作成したリストをシウンがプリントアウトしているところへラビが帰宅した。
「あ、ラビ。おかえりい」
「ただいまあ・・・。じゃ、ない!叔父貴、人の家に勝手に入んなって云ってるだろ!」
「まあまあ。親戚同士じゃないか」
いつにも増して機嫌の悪いラビを見、何かあったのかな、とシウンは思った。
「それより。二回目のデート、楽しかった?どこまですすんだ?」
「デートじゃないって云ってるだろ。これも仕事だ、色魔」、投げ付けられたバッグを顔面で受け止めることになってもシウンはへこたれない。

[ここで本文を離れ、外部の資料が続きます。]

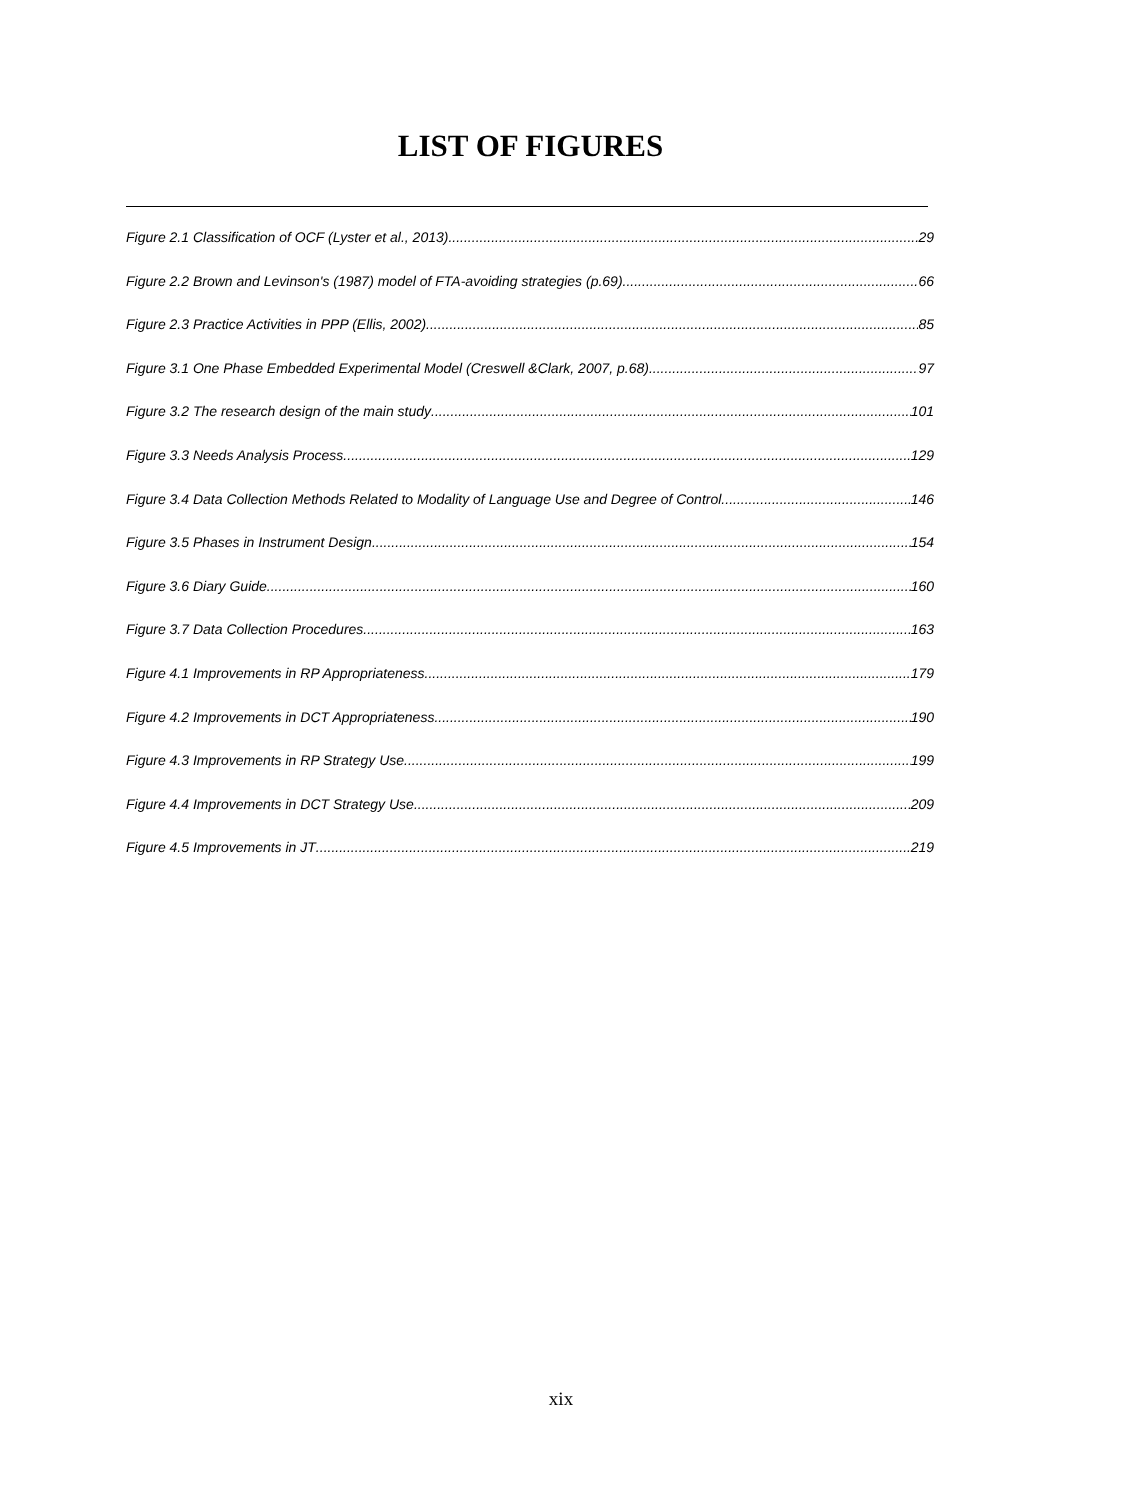LIST OF FIGURES
Figure 2.1 Classification of OCF (Lyster et al., 2013) 29
Figure 2.2 Brown and Levinson's (1987) model of FTA-avoiding strategies (p.69) 66
Figure 2.3 Practice Activities in PPP (Ellis, 2002) 85
Figure 3.1 One Phase Embedded Experimental Model (Creswell &Clark, 2007, p.68) 97
Figure 3.2 The research design of the main study 101
Figure 3.3 Needs Analysis Process 129
Figure 3.4 Data Collection Methods Related to Modality of Language Use and Degree of Control 146
Figure 3.5 Phases in Instrument Design 154
Figure 3.6 Diary Guide 160
Figure 3.7 Data Collection Procedures 163
Figure 4.1 Improvements in RP Appropriateness 179
Figure 4.2 Improvements in DCT Appropriateness 190
Figure 4.3 Improvements in RP Strategy Use 199
Figure 4.4 Improvements in DCT Strategy Use 209
Figure 4.5 Improvements in JT 219
xix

「なるほどね。不覚にもどきどきしちゃったんだ?そのイライラは自己嫌悪なんだ?」
何か云ったら云い返してやろうと思っていたラビだが思うように言葉が出てこなかった。
図星だったのだ。
33Hのことを聞き出してやるつもりだったのに、ヒズミのペースに巻き込まれてしまった。本当に、デートをしているような気分になってしまった。
「・・・ヒズミは、やさしくて良いやつだ」
いくら自分から鎌を掛けたとは云え、正直な発言を受けた時の衝撃は計り知れない。シウンは涙を堪えながらリストを差し出した。
「そ、それは良かったね。俺も嬉しいよ。ははは。これは、ひとりぽっちで留守番をしていた叔父さんからのプレゼントだよ」
「留守番?叔父貴のしていることこそが不法侵入だろ。いっそ叔父貴を逮捕しちまえば手柄になるんだろうけどなあ」
冗談を云いながらラビは受け取ったリストに目を落とす。「これ、何?」。
名前、性別、年齢、住所、年収まで並んである。
「リンチ事件の次の被害者を予想して一覧にまとめてみたんだ」
コンピュータの電源を消すと立ち上がって背伸びをする。
「五名に絞った。もっとも確率高いのが、上から三番目」
そう云われた人物の名前をラビは読み上げる。
「ノーザン・レオ。・・・これって、亡くなったミスター・ノーザンの弟じゃないか」
そこはラビが見張れば良い、とシウンはキッチンへ飲み物を探しに行く。「早ければ早いほど良い。明日行こう」。
我が物顔で冷蔵庫を開ける叔父にラビは文句を云いたくなったが、もう一度リストに目を落とすとその気はなくなった。
「・・・叔父貴、ありがと」
疲れた様子の背中に礼を云った。